What the task requires: Please reproduce the listing below word for word, leaving out the pictures.

Raw data:
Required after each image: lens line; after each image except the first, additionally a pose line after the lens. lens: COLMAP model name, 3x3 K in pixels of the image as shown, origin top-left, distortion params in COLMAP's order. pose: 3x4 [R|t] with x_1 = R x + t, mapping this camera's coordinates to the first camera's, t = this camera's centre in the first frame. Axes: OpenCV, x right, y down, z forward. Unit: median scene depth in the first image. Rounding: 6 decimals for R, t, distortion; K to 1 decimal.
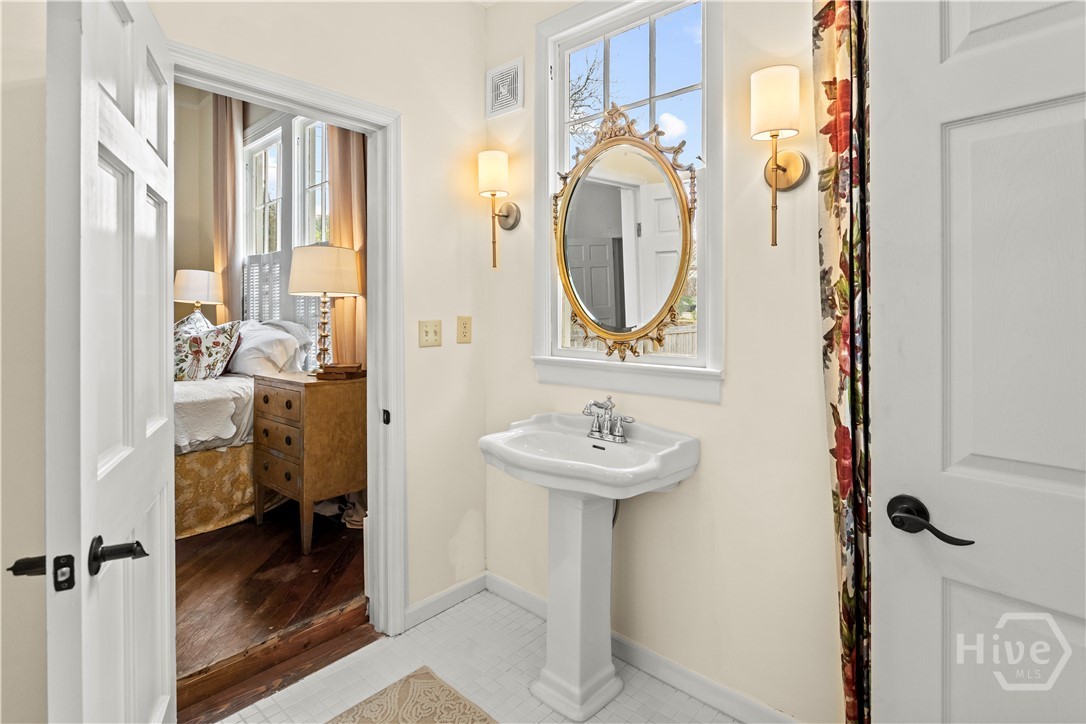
lens RADIAL K [[539.3, 0, 544.8], [0, 539.3, 319.0], [0, 0, 1]] dist [-0.005497, -0.001074]
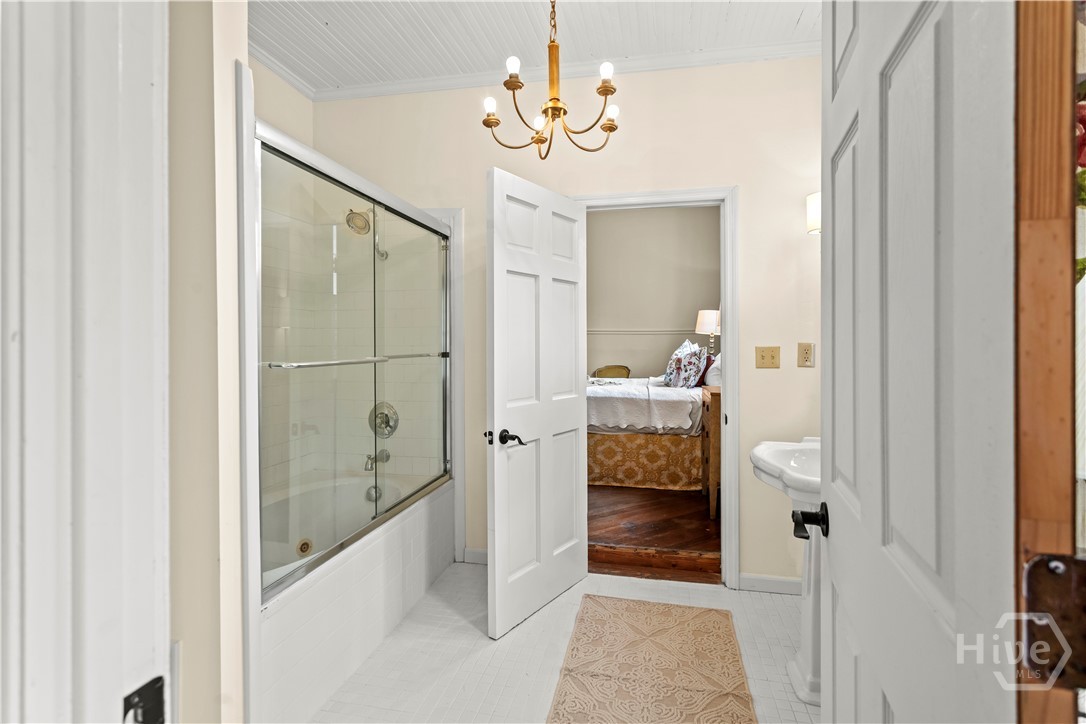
lens RADIAL K [[536.1, 0, 543.6], [0, 536.1, 352.4], [0, 0, 1]] dist [0.004058, -0.000528]
pose [[0.474016, 0.013866, -0.880407, 0.492157], [-0.007641, 0.999903, 0.011634, 0.004736], [0.880483, 0.001212, 0.474076, -0.011204]]
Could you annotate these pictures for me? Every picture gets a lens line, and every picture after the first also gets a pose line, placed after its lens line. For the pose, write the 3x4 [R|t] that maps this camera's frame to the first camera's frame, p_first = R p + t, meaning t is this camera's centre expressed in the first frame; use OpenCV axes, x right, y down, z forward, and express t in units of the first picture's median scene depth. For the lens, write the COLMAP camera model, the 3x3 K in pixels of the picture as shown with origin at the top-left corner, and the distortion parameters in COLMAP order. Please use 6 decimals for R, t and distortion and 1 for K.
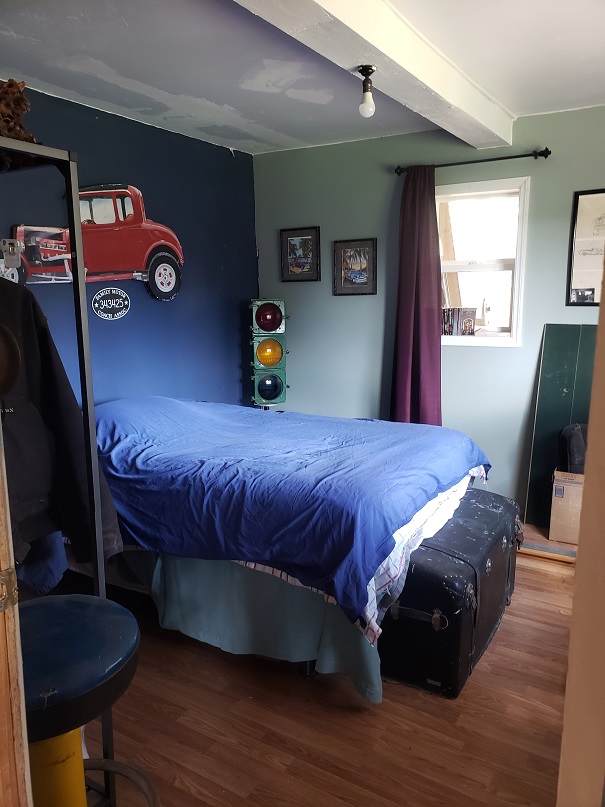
lens RADIAL K [[620.9, 0, 302.5], [0, 620.9, 403.5], [0, 0, 1]] dist [0.035856, -0.007840]
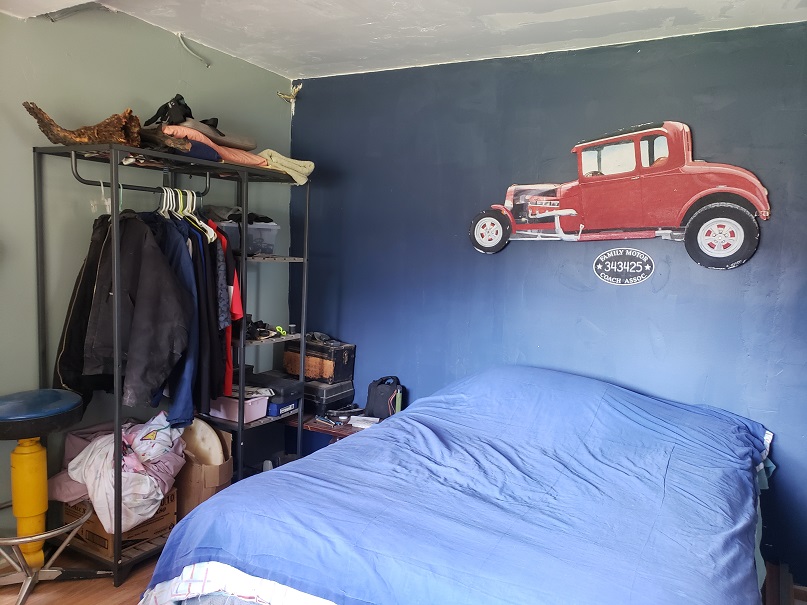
lens RADIAL K [[620.9, 0, 409.3], [0, 620.9, 316.2], [0, 0, 1]] dist [0.035856, -0.007840]
pose [[0.063589, 0.124586, -0.990169, 0.531516], [-0.224645, 0.968500, 0.107433, -0.125644], [0.972364, 0.215605, 0.089574, 0.684016]]
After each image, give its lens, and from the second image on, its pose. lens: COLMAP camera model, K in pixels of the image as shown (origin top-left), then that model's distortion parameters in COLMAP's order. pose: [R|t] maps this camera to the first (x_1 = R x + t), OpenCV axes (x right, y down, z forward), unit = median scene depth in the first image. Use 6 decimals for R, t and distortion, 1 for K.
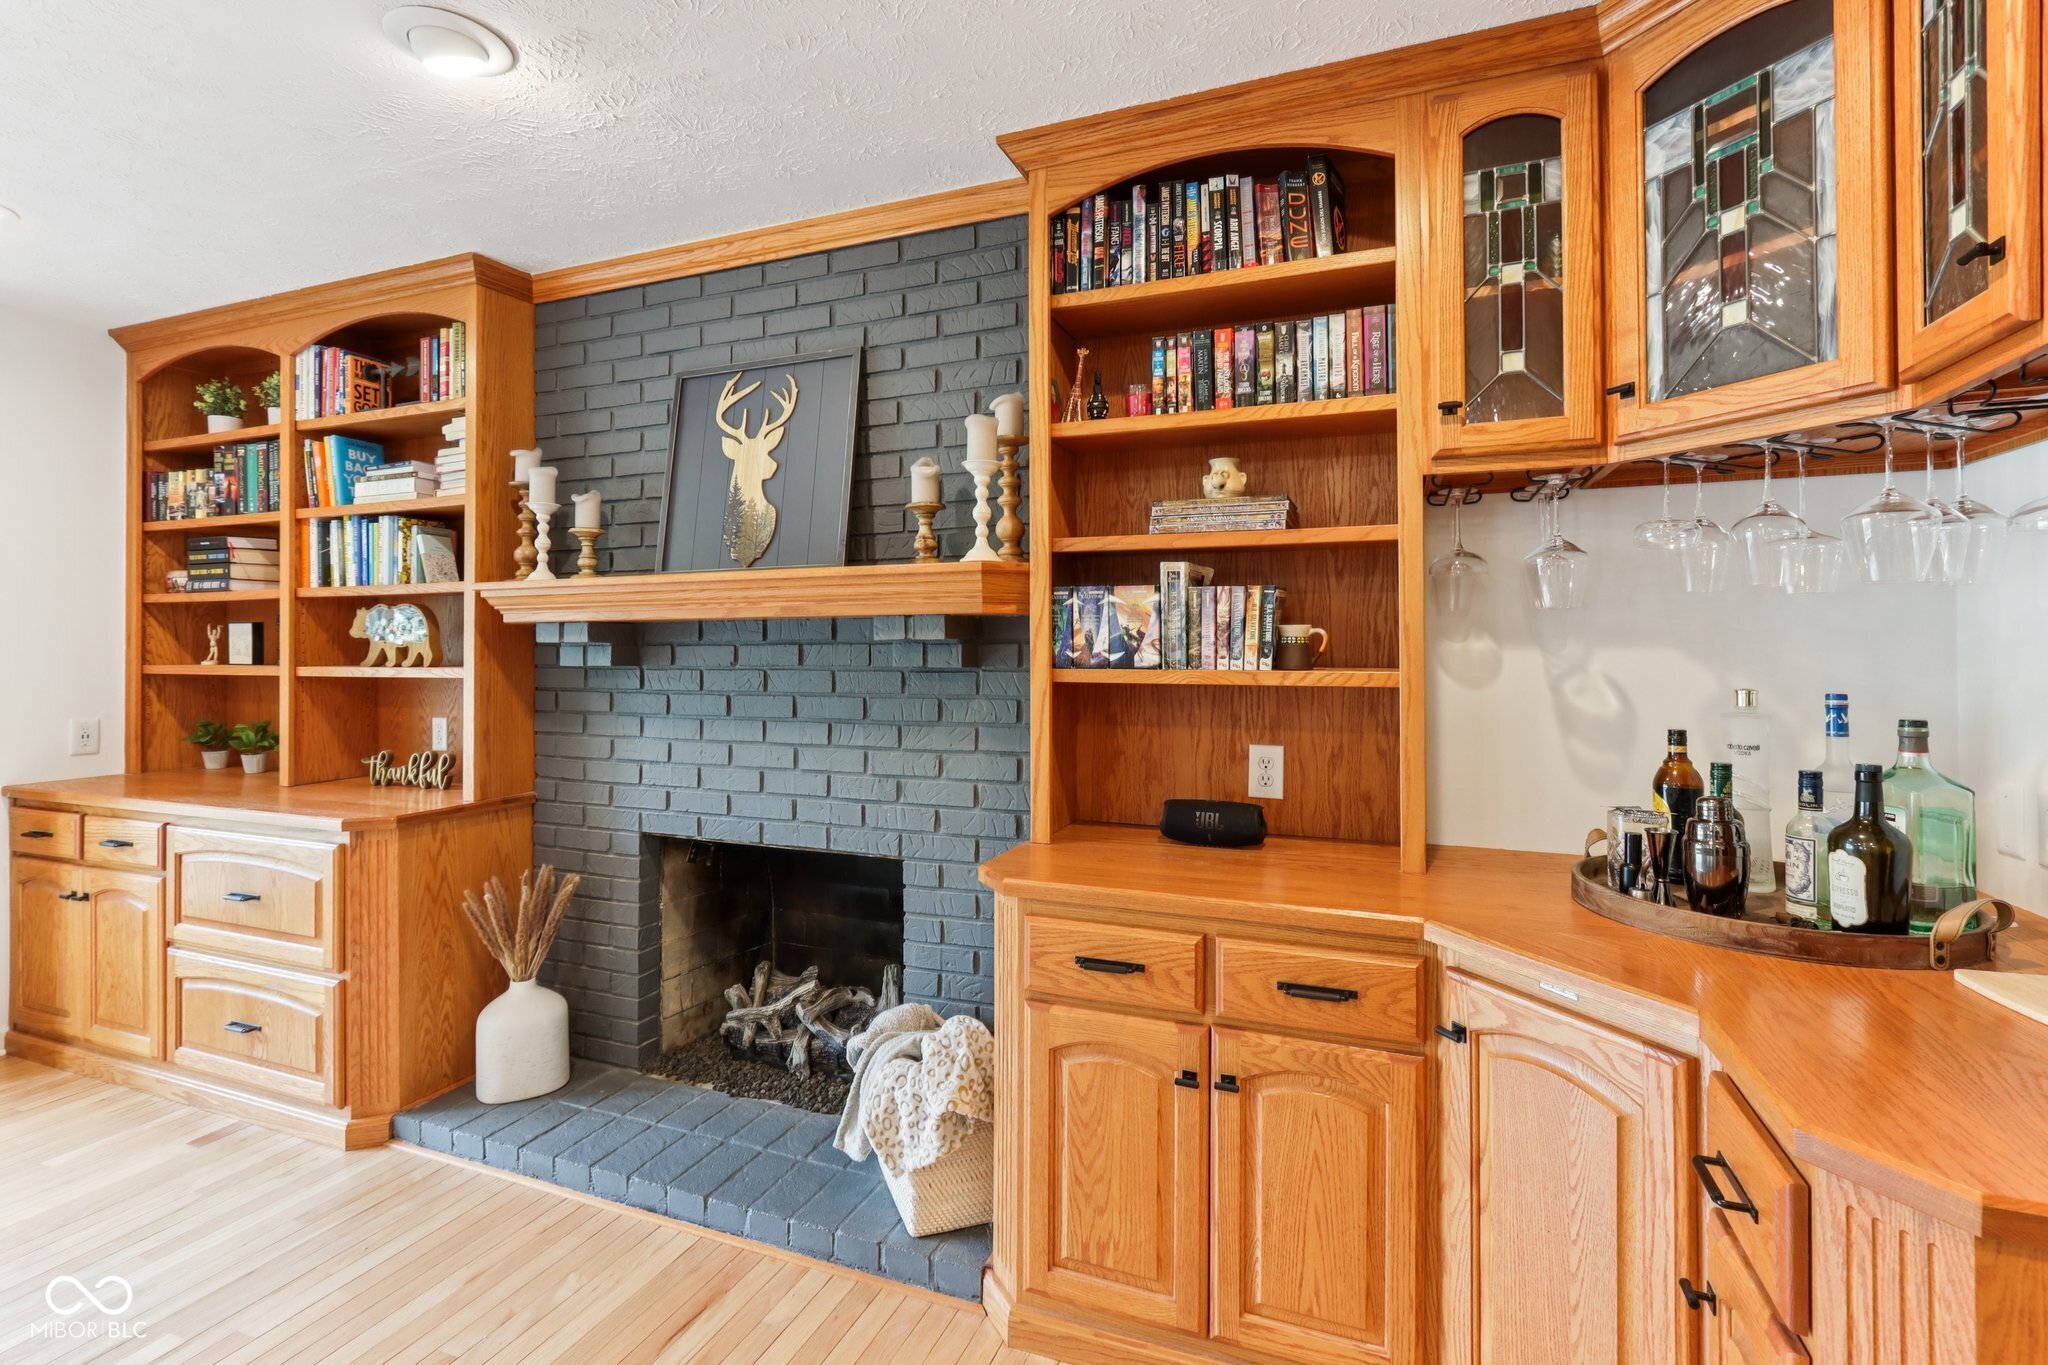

Output for this exercise:
Required after each image: lens line; after each image except the first, additionally a pose line after the lens. lens: COLMAP model name, 3x3 K in pixels of the image as shown, origin top-left, distortion params in COLMAP's order. pose: 3x4 [R|t] with x_1 = R x + t, mapping this camera's coordinates to the first camera's, t = this camera's centre in the first frame. Axes: OpenCV, x right, y down, z forward. Unit: median scene depth in the first image. Rounding: 6 decimals for R, t, distortion; K to 1 decimal.
lens RADIAL K [[539.3, 0, 544.8], [0, 539.3, 319.0], [0, 0, 1]] dist [-0.005497, -0.001074]
lens RADIAL K [[536.1, 0, 543.6], [0, 536.1, 352.4], [0, 0, 1]] dist [0.004058, -0.000528]
pose [[0.474016, 0.013866, -0.880407, 0.492157], [-0.007641, 0.999903, 0.011634, 0.004736], [0.880483, 0.001212, 0.474076, -0.011204]]
Could you annotate these pictures for me? Every picture gets a lens line, and every picture after the first also gets a pose line, placed after its lens line. For the pose, write the 3x4 [R|t] that maps this camera's frame to the first camera's frame, p_first = R p + t, meaning t is this camera's centre expressed in the first frame; use OpenCV axes, x right, y down, z forward, and express t in units of the first picture's median scene depth. For the lens, write the COLMAP camera model, the 3x3 K in pixels of the picture as shown with origin at the top-left corner, and the distortion parameters in COLMAP order. Please use 6 decimals for R, t and distortion and 1 for K.
lens RADIAL K [[620.9, 0, 302.5], [0, 620.9, 403.5], [0, 0, 1]] dist [0.035856, -0.007840]
lens RADIAL K [[620.9, 0, 409.3], [0, 620.9, 316.2], [0, 0, 1]] dist [0.035856, -0.007840]
pose [[0.063589, 0.124586, -0.990169, 0.531516], [-0.224645, 0.968500, 0.107433, -0.125644], [0.972364, 0.215605, 0.089574, 0.684016]]
After each image, give its lens, and from the second image on, its pose. lens: COLMAP camera model, K in pixels of the image as shown (origin top-left), then that model's distortion parameters in COLMAP's order. pose: [R|t] maps this camera to the first (x_1 = R x + t), OpenCV axes (x right, y down, z forward), unit = median scene depth in the first image. Use 6 decimals for R, t and distortion, 1 for K.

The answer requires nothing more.